Transcribed page contents
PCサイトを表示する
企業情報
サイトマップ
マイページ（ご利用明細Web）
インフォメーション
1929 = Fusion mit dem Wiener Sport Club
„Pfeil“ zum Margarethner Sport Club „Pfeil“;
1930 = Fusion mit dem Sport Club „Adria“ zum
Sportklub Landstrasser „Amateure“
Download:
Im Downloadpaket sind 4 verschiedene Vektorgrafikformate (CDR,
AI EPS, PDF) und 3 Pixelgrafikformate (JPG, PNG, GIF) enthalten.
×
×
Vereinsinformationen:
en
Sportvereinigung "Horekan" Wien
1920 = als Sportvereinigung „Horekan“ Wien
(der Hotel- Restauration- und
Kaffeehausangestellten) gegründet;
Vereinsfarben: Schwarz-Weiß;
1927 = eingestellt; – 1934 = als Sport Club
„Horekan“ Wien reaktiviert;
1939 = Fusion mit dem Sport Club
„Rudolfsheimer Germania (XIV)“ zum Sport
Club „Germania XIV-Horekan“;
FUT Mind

---

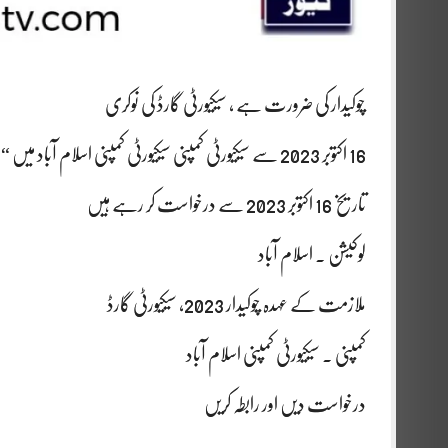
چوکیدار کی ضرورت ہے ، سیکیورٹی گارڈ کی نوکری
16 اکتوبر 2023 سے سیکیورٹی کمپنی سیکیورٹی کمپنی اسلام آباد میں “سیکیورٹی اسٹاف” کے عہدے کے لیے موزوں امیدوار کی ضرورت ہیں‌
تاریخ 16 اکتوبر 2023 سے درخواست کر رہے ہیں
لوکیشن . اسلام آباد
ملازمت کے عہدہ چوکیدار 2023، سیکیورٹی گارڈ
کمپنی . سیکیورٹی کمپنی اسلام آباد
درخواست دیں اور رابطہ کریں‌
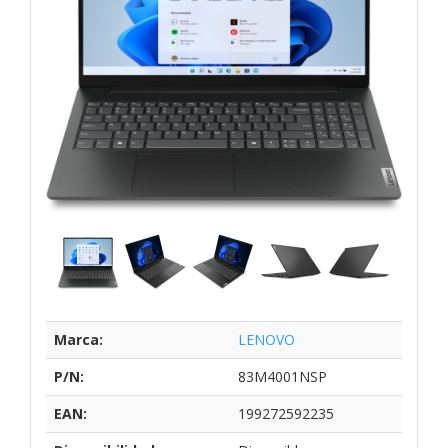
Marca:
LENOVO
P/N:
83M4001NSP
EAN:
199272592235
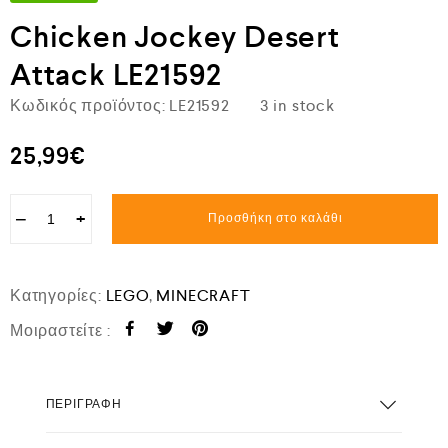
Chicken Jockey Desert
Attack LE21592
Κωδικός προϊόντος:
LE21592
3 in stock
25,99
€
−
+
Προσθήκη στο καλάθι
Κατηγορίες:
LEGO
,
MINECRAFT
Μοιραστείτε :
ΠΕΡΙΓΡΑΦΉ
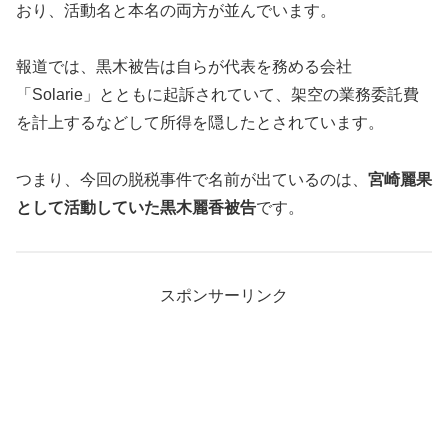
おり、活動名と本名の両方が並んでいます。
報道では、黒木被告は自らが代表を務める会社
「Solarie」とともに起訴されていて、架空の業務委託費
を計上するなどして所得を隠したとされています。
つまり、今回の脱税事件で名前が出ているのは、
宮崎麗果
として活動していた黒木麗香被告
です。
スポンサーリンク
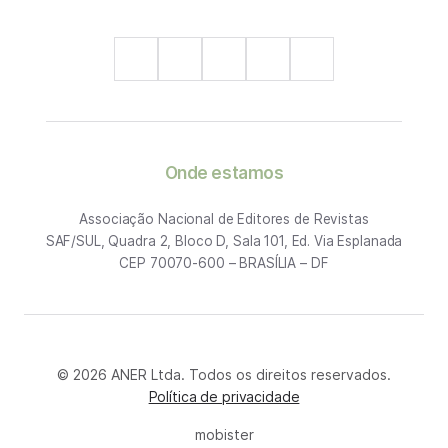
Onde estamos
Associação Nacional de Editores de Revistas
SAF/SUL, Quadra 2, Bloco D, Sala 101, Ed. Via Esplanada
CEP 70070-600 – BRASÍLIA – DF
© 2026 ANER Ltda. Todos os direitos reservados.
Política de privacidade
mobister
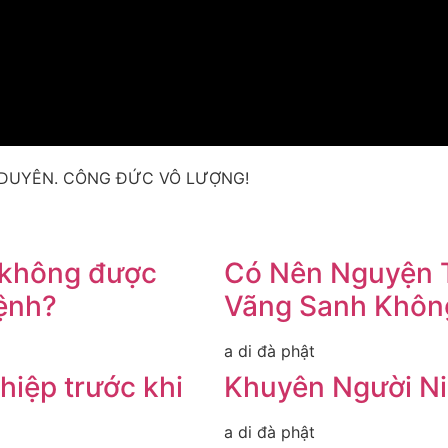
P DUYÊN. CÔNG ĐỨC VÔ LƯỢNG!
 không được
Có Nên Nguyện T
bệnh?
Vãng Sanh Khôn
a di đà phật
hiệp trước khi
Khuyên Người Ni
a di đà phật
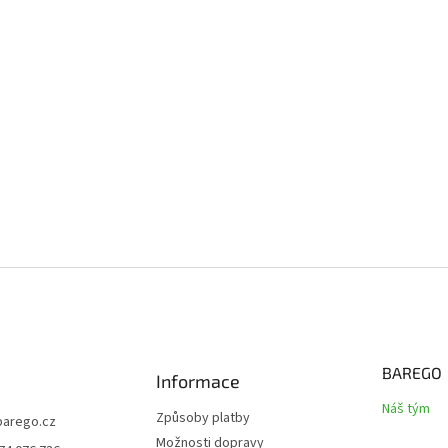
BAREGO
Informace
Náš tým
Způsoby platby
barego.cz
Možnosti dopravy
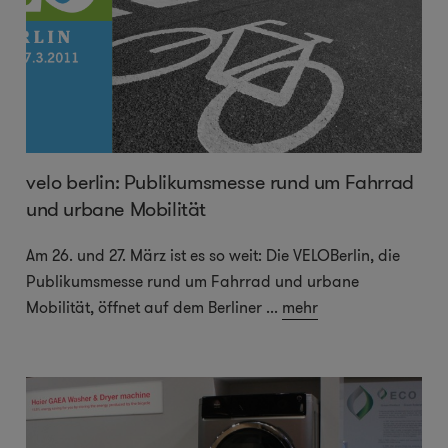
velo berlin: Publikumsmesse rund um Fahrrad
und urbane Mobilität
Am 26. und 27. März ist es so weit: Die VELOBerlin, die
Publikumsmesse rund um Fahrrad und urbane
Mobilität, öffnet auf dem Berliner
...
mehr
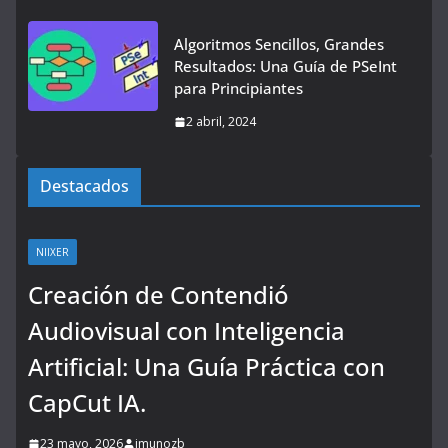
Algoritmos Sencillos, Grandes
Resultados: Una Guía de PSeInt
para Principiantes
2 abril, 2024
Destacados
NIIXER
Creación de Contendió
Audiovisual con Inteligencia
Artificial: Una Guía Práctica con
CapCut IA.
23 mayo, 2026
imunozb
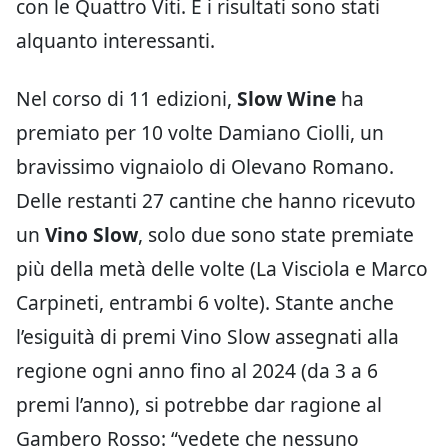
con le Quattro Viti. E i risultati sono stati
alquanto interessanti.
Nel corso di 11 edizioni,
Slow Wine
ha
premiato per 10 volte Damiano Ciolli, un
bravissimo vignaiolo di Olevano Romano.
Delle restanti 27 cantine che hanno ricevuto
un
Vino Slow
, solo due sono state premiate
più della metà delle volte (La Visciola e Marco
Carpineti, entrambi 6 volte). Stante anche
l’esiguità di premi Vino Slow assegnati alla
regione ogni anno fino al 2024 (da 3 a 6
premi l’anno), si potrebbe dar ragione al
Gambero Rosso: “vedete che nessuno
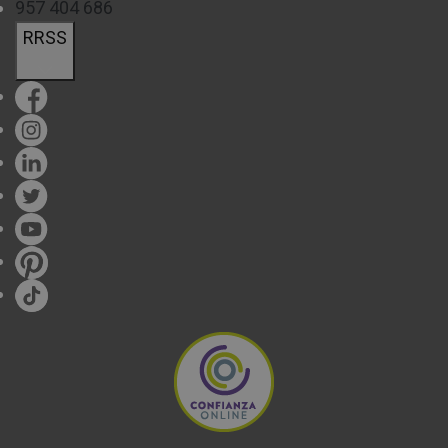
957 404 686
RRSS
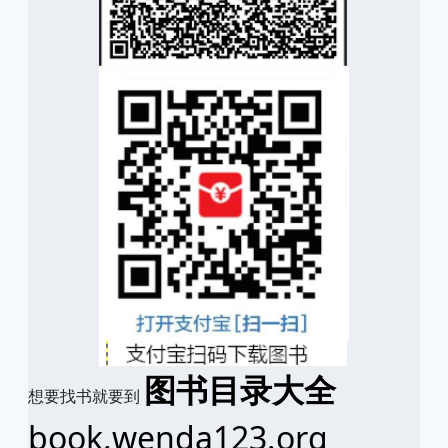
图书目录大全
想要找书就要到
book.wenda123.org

REQUIRED WORK:
Reproduce the lines between the one containing "P DUYÊN. CÔNG ĐỨC VÔ LƯỢNG!" and the one containing "Možnosti dopravy", inclusive, leaving out the pictures.

SOLUTION TO THE EXERCISE:
P DUYÊN. CÔNG ĐỨC VÔ LƯỢNG!
 không được
Có Nên Nguyện T
bệnh?
Vãng Sanh Khôn
a di đà phật
hiệp trước khi
Khuyên Người Ni
a di đà phật
BAREGO
Informace
Náš tým
Způsoby platby
barego.cz
Možnosti dopravy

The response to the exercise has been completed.